The University of Maine student newspaper since 1875
Sunday, April 19, 11:08 p.m.

Democrats and Republicans vie for youth vote with predictable tactics

At last week’s presidential nomination conventions, one thing was very clear amidst the acerbic accusations flung at bitter political rivals: Republicans and Democrats alike consider the youth vote crucial to winning the election. And while they both hold a common goal, much like the party platforms, their approaches to gaining that vote are very different.

Young people had found a representative in Libertarian maverick Ron Paul, but even the most hard-line zealots have to concede this point: Ron Paul is not going to get the Republican nomination. So how did the Republicans attract youth? With a lineup of the party’s youngest and hottest conservative stars including Nikki Haley, Mia Love and, of course, VP candidate Paul Ryan. Ryan, a fresh-faced 42-year-old, is exceptionally young to hold his party’s second-highest office. In his keynote speech, Ryan ripped into Obama’s promises, saying, “College graduates should not have to live out their 20s in their childhood bedrooms, staring up at fading Obama posters and wondering when they can move out and get going with life.” This statement reminds us of Obama’s promised hope and change. And what has changed is a skyrocketing youth unemployment rate of 24.6 percent, which leaves college students little to subsist on but the “hope” of 2008. The Republican National Convention reminded the youth that Obama has been in control for four years, and his best month of unemployment rating was even worse than Bush’s worst month. They asked, as you exited college — most likely saddled with debt — do you want a job or an unemployment check? They reminded us that Obama’s only answer to the stagnant economy is “I need more time.” Can you, as a student exiting college, really afford that? A simple message, but an effective one.

The strategy at the Democratic National Convention, although different from the RNC’s, wasn’t much different. There was a lot of the same message we’ve been hearing for months — to blame Republicans. Their great plan to aid the youth boils down to one major tool: using Congress to keep down student loan rates, even though this measure failed to pass through legislation in May. The answer at the DNC? Republican stall tactics. Yet, the Senate is controlled by the Democrats. Now it’s September and the party in Congress and the White House has failed to come up with a different plan. So, the DNC puts Michelle Obama on the podium to tell a heart-wrenching tale about how she and Barack struggled to pay the bills and their student loans as newlyweds. The point? Democrats want youth to believe that they’re just like us — they understand our travails. That’s why they need just a little more time. Well, sentiment and sympathy are great tools to energize the base, but they don’t help to pay the bills.

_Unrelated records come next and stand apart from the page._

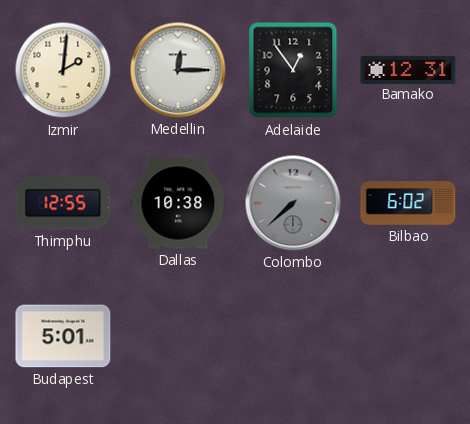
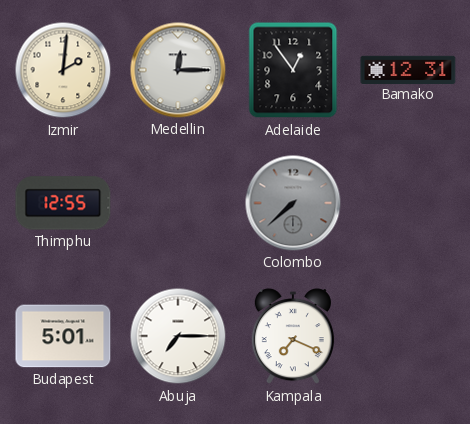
Dallas: 10:38 -> none
Bilbao: 6:02 -> none
Abuja: none -> 7:15
Kampala: none -> 7:19
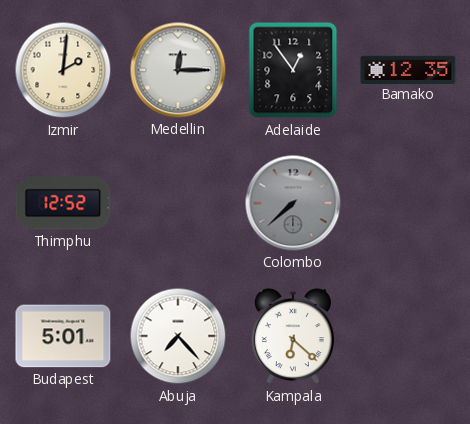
Bamako: 12:31 -> 12:35
Thimphu: 12:55 -> 12:52
Abuja: 7:15 -> 7:23
Kampala: 7:19 -> 6:22
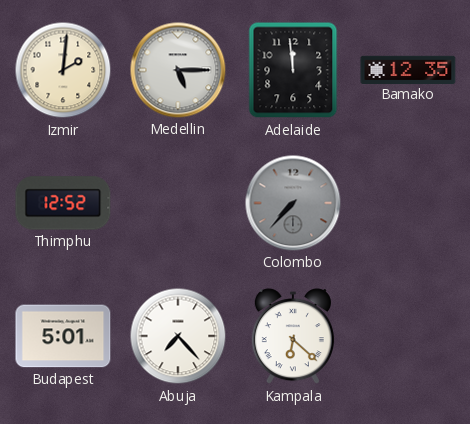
Medellin: 12:15 -> 5:15
Adelaide: 12:54 -> 11:59
Colombo: 7:38 -> 7:37
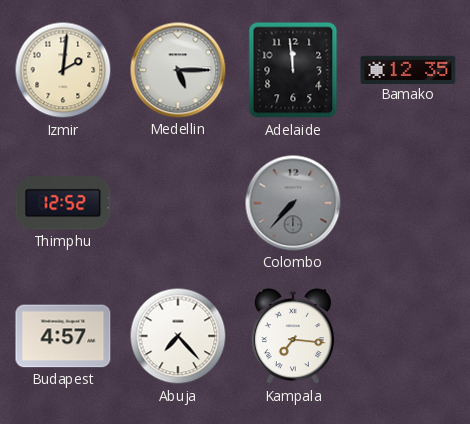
Budapest: 5:01 -> 4:57
Kampala: 6:22 -> 7:16
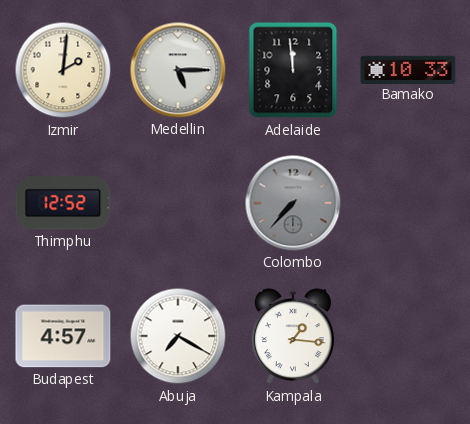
Bamako: 12:35 -> 10:33
Abuja: 7:23 -> 7:20
Kampala: 7:16 -> 1:16
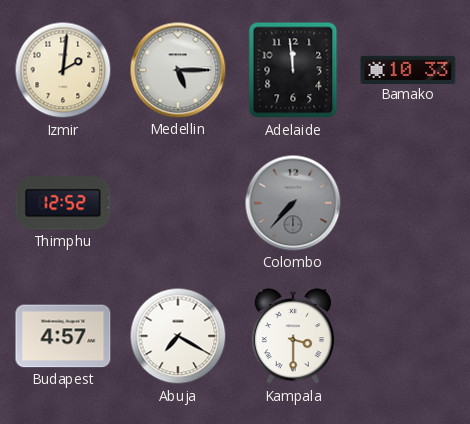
Kampala: 1:16 -> 3:30
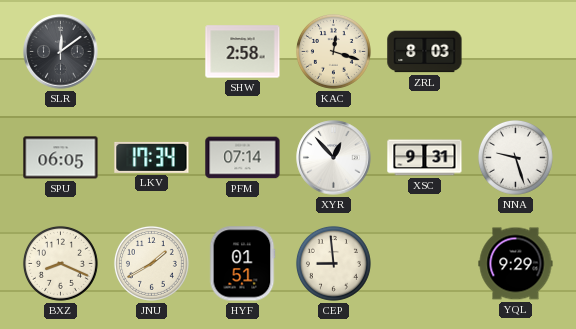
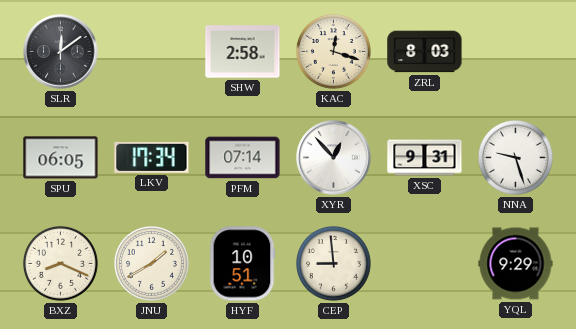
HYF: 01:51 -> 10:51
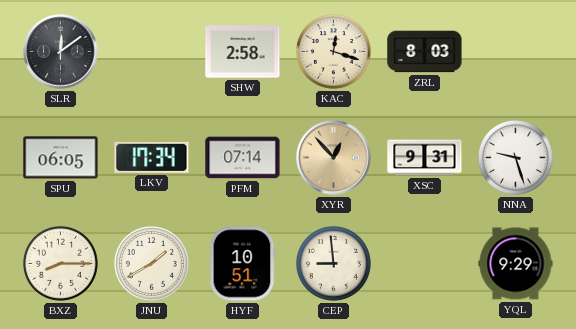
XYR dial: white -> champagne
BXZ: 8:19 -> 8:15
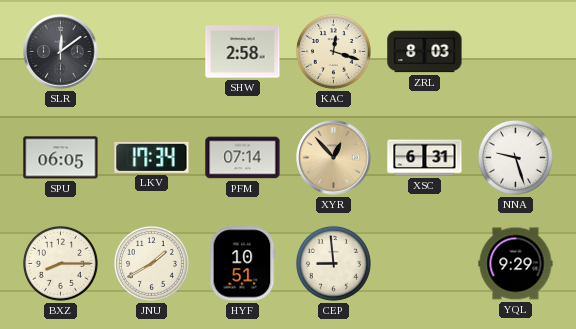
XSC: 9:31 -> 6:31
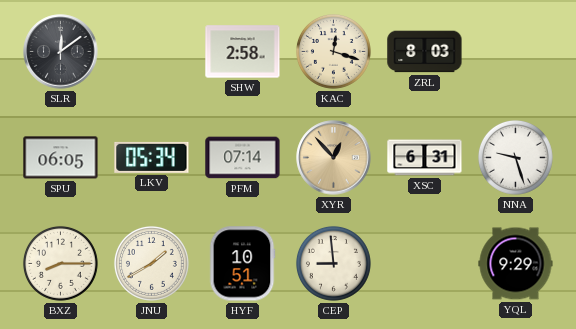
LKV: 17:34 -> 05:34
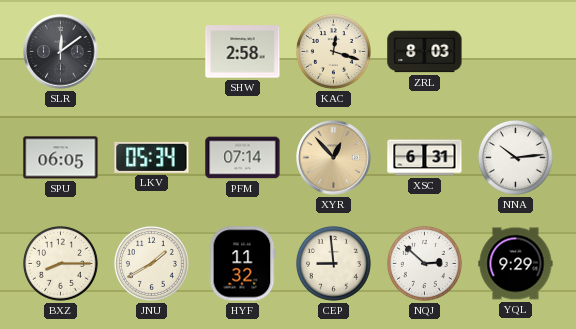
NNA: 9:27 -> 10:14
HYF: 10:51 -> 11:32
NQJ: none -> 2:52
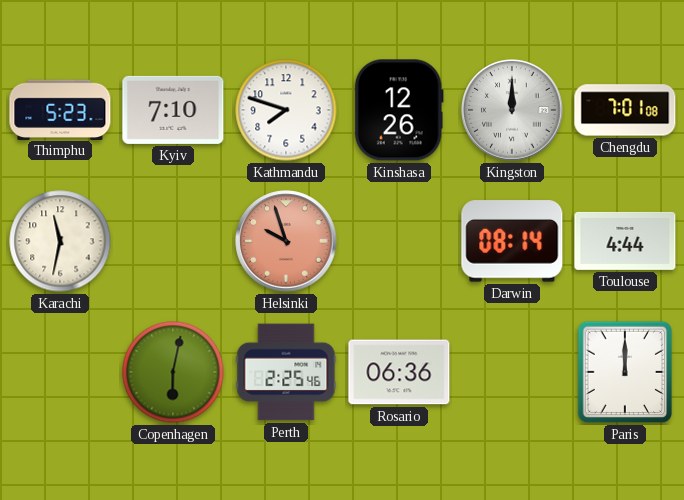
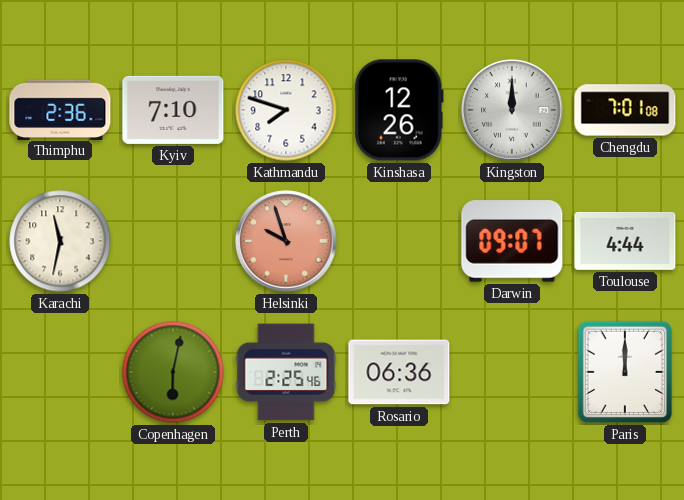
Thimphu: 5:23 -> 2:36
Darwin: 08:14 -> 09:07
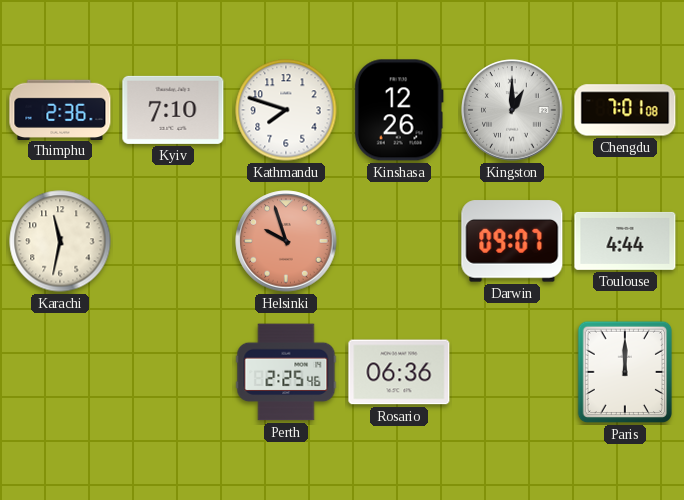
Kingston: 12:00 -> 1:00
Copenhagen: 6:02 -> none
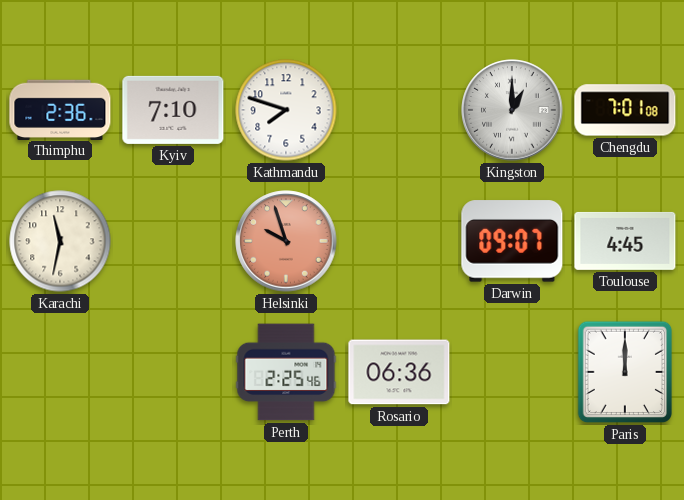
Kinshasa: 12:26 -> none
Toulouse: 4:44 -> 4:45
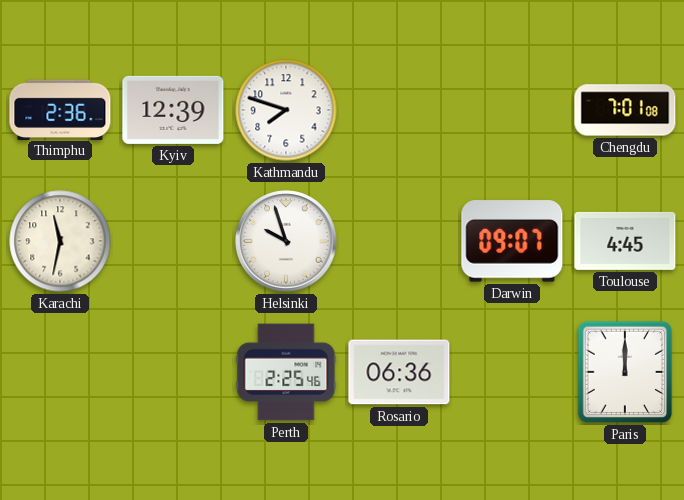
Kyiv: 7:10 -> 12:39
Kingston: 1:00 -> none
Helsinki dial: salmon -> white
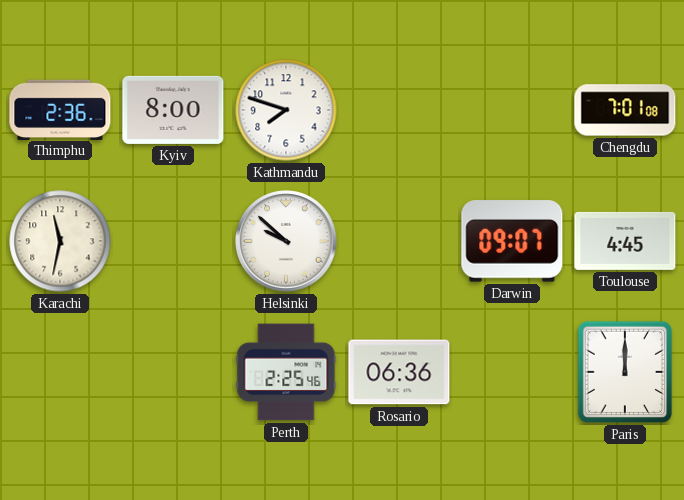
Kyiv: 12:39 -> 8:00
Helsinki: 9:57 -> 9:52
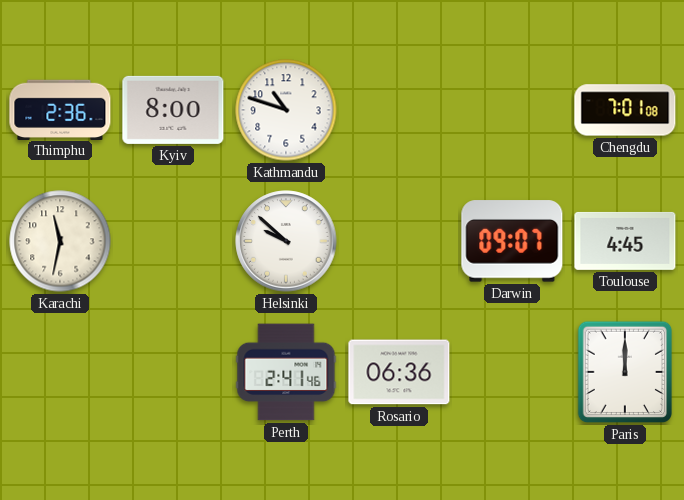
Kathmandu: 7:48 -> 10:48
Perth: 2:25 -> 2:41
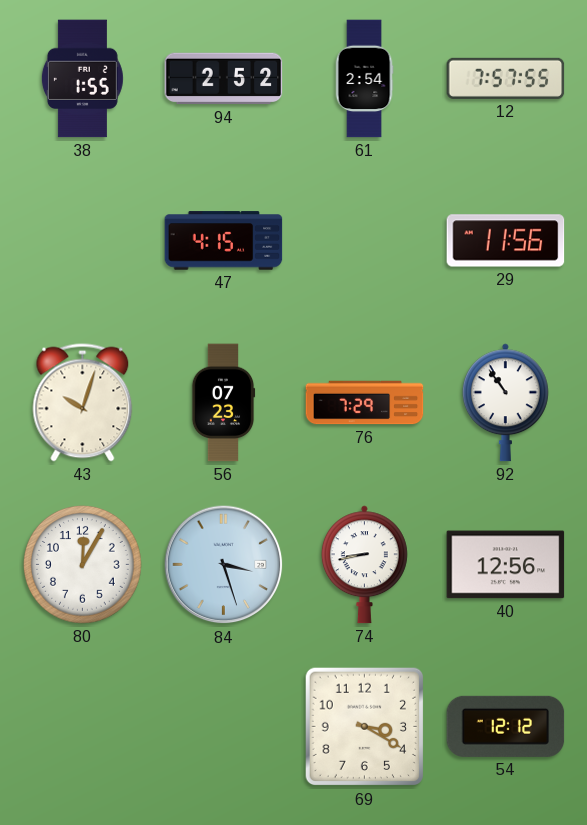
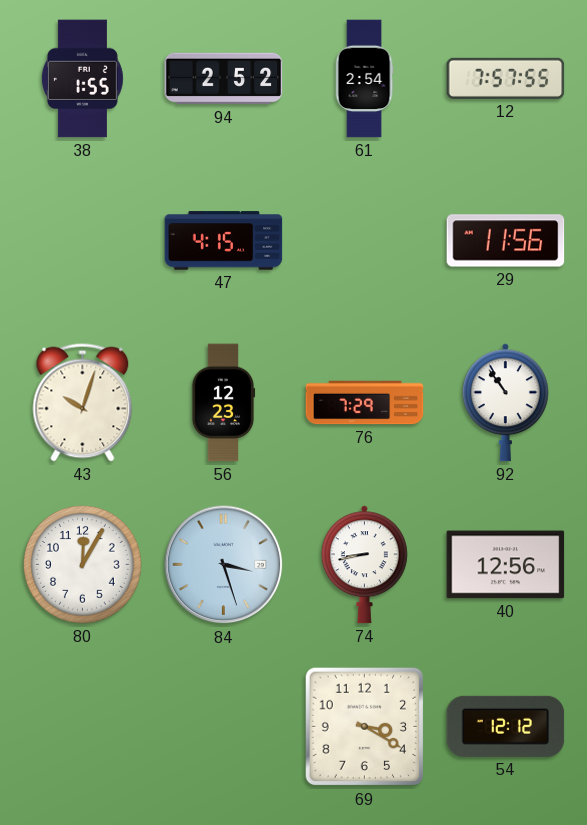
56: 07:23 -> 12:23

The truth is that they’re out of ideas. Granted, the Republican approach — the use of basic free market economics to jump-start the economy — is nothing new. However, it has worked before, under Ronald Reagan. And so far, Obama’s unemployment-reducing stimulus and emergency spending haven’t. That’s what makes the RNC messaging much more effective. It’s based on tried and true economic principles, not sympathetic appeals to the conscience or wheedling complaints about responsibility. And the numbers are beginning to reflect this. For the first time in the campaign, Romney has over 41 percent of the vote amongst voters aged 18 to 29, according to a recent poll from the Pew Research Center. Obviously, the ideology is wearing a little thin, and young voters are looking for results, not more empty promises.